*What to work on*. Where a record contains an image, leave the image out and print the rest exactly.

START Material for the task

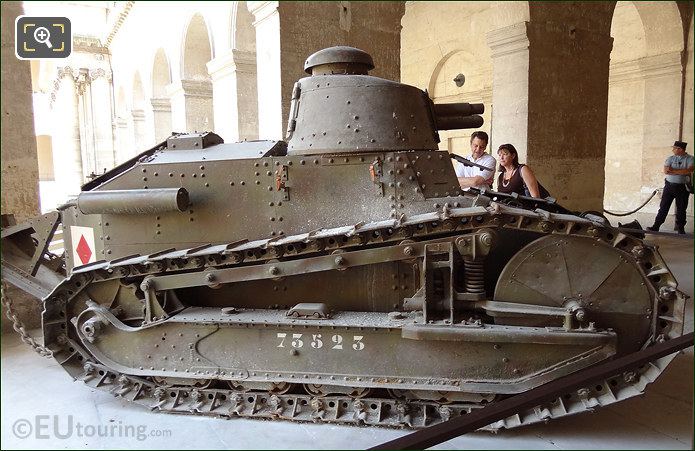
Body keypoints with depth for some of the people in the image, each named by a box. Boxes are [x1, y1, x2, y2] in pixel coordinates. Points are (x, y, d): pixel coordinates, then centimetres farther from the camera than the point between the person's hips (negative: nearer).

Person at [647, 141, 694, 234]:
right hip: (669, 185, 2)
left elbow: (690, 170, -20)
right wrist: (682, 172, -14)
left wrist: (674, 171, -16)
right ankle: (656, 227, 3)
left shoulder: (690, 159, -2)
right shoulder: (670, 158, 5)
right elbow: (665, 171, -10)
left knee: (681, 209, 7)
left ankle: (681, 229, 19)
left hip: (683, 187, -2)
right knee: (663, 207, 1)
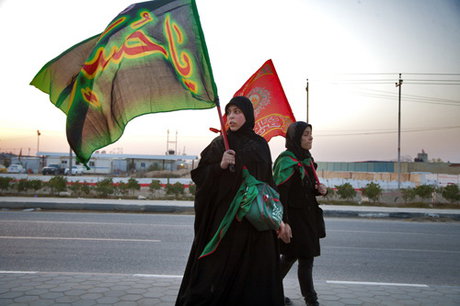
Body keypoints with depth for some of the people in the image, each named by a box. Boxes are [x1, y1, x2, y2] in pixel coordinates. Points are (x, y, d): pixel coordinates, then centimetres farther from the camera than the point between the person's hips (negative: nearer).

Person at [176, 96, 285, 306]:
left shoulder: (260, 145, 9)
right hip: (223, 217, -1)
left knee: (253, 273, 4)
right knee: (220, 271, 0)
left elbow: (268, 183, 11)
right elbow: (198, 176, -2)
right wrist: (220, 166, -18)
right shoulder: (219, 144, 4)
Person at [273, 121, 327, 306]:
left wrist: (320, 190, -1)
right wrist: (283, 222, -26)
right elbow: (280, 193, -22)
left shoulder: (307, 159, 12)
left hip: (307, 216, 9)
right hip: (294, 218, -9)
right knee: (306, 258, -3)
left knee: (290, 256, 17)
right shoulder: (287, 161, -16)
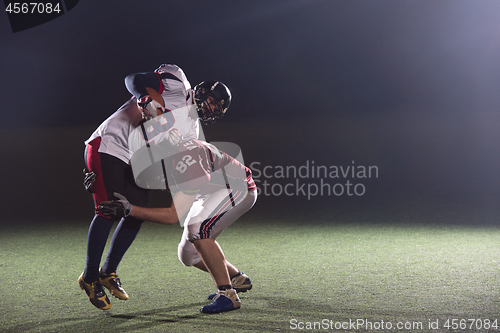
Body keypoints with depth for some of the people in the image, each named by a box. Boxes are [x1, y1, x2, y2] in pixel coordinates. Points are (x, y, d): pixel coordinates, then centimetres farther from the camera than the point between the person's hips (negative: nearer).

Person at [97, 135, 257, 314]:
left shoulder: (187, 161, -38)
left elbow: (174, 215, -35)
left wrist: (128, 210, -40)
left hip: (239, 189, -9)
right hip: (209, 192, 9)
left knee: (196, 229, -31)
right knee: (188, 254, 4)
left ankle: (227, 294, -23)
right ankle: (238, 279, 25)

END Material for the task

*Answer to the problem*.
Body keypoints with depth for some of the people in the image, each named by a box. Boxes are [x1, y1, x2, y2] in pixel coordinates. Points are (x, y, d): pixel coordinates, then centimetres farther from the camera than the point between the person's hips (negative: nearer).

Person at [647, 141, 694, 234]:
right hip: (669, 185, 2)
left elbow: (690, 170, -20)
right wrist: (682, 172, -14)
left wrist: (674, 171, -16)
right ankle: (656, 227, 3)
left shoulder: (690, 159, -2)
right shoulder: (670, 158, 5)
right elbow: (665, 171, -10)
left knee: (681, 209, 7)
left ankle: (681, 229, 19)
left hip: (683, 187, -2)
right knee: (663, 207, 1)
Body keypoints with depth for some of the people in the image, each named by a box. Boxes are [x1, y1, x2, y2] in pixel coordinates. Points are (x, y, d): pixel coordinates, then centimetres farther from the camera than the point between the person's hips (negative: nearer).

Person at [176, 96, 285, 306]:
left shoulder: (260, 145, 9)
right hip: (223, 217, -1)
left knee: (253, 273, 4)
right knee: (220, 271, 0)
left elbow: (268, 183, 11)
right elbow: (198, 176, -2)
right wrist: (220, 166, -18)
right shoulder: (219, 144, 4)
Person at [273, 121, 327, 306]:
left wrist: (320, 190, -1)
right wrist: (283, 222, -26)
right elbow: (280, 193, -22)
left shoulder: (307, 159, 12)
left hip: (307, 216, 9)
right hip: (294, 218, -9)
right knee: (306, 258, -3)
left knee: (290, 256, 17)
right shoulder: (287, 161, -16)
Body keypoints with depth for some of the people in the image, each named by a box. Boxes are [x1, y1, x2, y2] in pixel coordinates. Points are (x, y, d): pixel coordinates, then centimetres farther from the camera than the point between the person's hips (negative: nearer).

Person at [97, 135, 257, 314]:
left shoulder: (187, 161, -38)
left elbow: (174, 215, -35)
left wrist: (128, 210, -40)
left hip: (239, 189, -9)
right hip: (209, 192, 9)
left knee: (196, 229, -31)
right knee: (188, 254, 4)
left ankle: (227, 294, -23)
right ankle: (238, 279, 25)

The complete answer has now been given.